- _Source extract_
_ _ _ _ _

And earlier this week, the International and European Public Services Organisation (IPSO) noted that "since the arrival of Mr Battistelli at the helm of the organization, the level of tensions within the EPO has met unprecedented levels" and referenced numerous critical articles written about the situation.

Images of the protest outside EPO headquarters on December 14 ... Source: Techrights


Even with such opposition however, few expect the Admin Council to take action against Battistelli. At its meeting in March, the council formally rebuked the president and told him to halt disciplinary proceedings against staff until an independent investigation into allegations of intimidation and procedural irregularities had been carried out.

Battistelli ignored that request, ordering his own review that, unsurprisingly, concluded things were fine. Shortly thereafter he fired the secretary of the EPO staff union.

At its meeting in June and again in October, despite him showing no signs of backing away from the aggressive stance taken against his own staff, the Admin Council avoided taking any steps against Battistelli. It even failed to put the issue on the agenda for discussion.

Most notably, following Battistelli's decision to fire the staff union secretary the minutes of the next meeting he held with his board included no warning of action against him.

_ _ _ _ _

- _Provided material_
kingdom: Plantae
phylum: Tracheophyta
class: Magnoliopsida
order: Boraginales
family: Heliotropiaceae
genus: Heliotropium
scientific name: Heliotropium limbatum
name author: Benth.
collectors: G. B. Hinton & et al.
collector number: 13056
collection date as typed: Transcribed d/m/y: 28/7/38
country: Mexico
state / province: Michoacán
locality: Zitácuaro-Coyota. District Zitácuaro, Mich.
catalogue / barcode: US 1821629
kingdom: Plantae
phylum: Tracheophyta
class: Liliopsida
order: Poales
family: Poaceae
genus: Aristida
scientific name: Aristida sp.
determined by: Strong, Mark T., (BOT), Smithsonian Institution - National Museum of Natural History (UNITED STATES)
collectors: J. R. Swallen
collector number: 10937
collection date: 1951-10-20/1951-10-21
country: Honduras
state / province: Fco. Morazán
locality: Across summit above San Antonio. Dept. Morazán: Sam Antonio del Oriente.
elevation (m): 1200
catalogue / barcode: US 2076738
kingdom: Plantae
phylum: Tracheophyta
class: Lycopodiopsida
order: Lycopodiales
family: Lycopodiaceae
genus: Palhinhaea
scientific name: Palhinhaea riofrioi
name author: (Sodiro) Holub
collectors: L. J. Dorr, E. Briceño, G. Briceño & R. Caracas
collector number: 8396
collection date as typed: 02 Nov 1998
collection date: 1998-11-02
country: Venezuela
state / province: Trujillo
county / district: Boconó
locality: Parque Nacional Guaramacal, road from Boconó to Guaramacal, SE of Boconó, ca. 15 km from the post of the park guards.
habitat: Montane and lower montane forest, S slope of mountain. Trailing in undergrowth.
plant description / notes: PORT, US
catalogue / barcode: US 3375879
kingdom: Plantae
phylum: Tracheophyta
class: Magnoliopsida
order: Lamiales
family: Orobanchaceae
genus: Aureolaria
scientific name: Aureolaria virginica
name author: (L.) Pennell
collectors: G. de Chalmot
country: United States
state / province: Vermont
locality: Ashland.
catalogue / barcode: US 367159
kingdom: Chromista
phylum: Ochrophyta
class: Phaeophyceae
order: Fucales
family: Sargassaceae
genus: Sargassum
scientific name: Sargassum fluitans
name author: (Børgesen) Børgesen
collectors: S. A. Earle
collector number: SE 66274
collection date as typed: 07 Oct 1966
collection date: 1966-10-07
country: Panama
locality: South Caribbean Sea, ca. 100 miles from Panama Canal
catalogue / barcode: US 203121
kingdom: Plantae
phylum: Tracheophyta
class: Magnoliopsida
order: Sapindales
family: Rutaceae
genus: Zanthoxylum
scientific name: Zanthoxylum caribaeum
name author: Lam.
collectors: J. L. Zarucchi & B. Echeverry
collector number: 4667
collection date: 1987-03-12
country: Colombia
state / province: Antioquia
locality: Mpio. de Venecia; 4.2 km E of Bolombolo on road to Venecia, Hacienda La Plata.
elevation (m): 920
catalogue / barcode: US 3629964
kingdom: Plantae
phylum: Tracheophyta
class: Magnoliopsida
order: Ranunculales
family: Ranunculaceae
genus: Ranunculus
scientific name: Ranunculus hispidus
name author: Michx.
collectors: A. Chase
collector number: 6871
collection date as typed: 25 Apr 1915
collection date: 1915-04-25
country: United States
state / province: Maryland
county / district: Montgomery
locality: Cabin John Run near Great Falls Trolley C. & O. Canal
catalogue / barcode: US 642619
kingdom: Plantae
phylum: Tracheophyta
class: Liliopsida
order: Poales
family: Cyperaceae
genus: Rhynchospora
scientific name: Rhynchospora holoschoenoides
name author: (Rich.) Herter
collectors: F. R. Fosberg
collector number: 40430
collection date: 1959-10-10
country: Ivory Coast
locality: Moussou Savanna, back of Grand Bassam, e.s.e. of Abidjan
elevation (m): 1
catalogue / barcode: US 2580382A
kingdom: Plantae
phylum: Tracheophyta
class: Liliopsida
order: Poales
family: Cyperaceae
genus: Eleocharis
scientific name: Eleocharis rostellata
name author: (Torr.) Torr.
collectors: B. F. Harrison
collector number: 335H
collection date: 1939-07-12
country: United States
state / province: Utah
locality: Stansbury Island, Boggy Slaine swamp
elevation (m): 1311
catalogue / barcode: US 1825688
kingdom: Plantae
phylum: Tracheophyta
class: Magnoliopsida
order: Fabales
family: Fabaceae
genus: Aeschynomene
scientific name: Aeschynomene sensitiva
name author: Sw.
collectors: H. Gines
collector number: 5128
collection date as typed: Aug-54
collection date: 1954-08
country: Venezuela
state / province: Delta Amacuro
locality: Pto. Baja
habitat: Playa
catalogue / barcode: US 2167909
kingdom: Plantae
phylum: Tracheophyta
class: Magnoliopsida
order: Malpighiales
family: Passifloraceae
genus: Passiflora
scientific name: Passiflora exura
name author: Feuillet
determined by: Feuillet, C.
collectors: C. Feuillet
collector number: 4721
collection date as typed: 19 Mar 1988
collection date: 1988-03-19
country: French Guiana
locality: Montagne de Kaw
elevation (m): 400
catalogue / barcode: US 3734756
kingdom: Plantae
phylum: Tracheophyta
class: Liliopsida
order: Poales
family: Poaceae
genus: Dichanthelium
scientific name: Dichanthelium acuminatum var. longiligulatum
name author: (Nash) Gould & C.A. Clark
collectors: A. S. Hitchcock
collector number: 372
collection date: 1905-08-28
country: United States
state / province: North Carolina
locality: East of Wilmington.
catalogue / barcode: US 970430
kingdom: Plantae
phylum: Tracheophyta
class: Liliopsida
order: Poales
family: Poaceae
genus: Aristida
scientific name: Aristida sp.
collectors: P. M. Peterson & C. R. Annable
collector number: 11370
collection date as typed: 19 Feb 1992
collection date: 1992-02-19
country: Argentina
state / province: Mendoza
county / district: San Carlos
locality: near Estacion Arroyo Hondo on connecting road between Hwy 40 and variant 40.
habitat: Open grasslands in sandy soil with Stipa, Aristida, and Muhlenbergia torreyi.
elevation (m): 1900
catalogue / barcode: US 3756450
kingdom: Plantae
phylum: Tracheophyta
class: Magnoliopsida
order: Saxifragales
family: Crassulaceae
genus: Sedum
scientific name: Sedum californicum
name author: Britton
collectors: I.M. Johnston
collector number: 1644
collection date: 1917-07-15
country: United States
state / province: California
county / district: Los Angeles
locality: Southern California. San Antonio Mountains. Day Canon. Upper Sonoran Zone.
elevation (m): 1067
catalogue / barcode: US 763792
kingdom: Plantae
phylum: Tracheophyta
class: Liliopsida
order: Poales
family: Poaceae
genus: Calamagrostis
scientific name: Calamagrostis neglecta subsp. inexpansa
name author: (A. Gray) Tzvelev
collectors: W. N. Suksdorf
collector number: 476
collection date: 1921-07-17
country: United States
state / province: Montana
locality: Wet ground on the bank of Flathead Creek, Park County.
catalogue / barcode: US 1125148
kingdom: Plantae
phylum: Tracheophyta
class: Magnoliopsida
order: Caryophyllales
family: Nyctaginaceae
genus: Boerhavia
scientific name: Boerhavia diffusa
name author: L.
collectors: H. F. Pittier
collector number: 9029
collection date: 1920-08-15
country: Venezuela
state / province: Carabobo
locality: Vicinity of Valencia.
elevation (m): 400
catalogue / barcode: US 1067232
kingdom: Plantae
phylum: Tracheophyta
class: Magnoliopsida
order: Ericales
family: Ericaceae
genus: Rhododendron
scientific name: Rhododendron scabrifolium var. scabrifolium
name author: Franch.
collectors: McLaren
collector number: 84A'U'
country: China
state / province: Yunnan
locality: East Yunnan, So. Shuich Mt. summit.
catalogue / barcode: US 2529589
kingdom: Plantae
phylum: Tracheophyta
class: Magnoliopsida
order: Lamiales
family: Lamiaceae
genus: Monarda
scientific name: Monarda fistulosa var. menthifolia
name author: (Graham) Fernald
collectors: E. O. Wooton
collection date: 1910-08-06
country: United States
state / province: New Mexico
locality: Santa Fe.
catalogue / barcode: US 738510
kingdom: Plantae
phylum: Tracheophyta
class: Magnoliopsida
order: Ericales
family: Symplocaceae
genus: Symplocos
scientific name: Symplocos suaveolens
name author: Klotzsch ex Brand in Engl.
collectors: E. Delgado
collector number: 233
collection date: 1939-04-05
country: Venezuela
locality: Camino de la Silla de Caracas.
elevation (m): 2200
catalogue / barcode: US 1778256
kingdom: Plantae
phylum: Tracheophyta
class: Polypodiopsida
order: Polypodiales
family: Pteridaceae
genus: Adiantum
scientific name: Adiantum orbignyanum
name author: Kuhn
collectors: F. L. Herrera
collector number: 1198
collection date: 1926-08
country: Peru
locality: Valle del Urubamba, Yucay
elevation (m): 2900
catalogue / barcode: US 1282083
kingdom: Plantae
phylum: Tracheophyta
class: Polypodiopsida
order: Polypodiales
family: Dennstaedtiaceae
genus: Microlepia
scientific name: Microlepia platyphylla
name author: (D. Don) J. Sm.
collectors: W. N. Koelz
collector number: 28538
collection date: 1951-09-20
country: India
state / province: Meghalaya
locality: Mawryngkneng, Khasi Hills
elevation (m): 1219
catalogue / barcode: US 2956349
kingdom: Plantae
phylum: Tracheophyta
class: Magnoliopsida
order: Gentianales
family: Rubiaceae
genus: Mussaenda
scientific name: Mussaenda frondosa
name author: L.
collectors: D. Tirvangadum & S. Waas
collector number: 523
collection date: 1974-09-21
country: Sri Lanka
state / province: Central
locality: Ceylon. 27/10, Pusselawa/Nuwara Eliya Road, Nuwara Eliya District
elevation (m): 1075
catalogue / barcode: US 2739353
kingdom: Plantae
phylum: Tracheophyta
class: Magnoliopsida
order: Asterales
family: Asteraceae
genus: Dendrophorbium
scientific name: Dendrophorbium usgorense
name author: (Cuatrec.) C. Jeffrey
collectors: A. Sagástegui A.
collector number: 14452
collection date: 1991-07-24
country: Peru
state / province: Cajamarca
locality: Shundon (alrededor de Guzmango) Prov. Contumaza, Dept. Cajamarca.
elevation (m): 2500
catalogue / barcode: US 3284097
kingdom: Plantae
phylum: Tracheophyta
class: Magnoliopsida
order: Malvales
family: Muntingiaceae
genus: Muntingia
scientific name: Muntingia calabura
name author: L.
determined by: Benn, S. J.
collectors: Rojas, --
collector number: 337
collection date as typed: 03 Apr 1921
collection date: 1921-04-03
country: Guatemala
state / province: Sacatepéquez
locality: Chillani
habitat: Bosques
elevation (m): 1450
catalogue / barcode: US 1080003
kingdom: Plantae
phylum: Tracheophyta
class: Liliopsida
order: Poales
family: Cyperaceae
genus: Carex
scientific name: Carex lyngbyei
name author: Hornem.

_ _ _ _ _

- _To do_
1 - In the EPO passage, what did the Admin Council tell the president at its March meeting to halt, and until when?
2 - Name every month in which the EPO passage places a meeting of the Admin Council.

- _Responses_
1 - It told him to halt disciplinary proceedings against staff until an independent investigation into allegations of intimidation and procedural irregularities had been carried out.

2 - March, June, October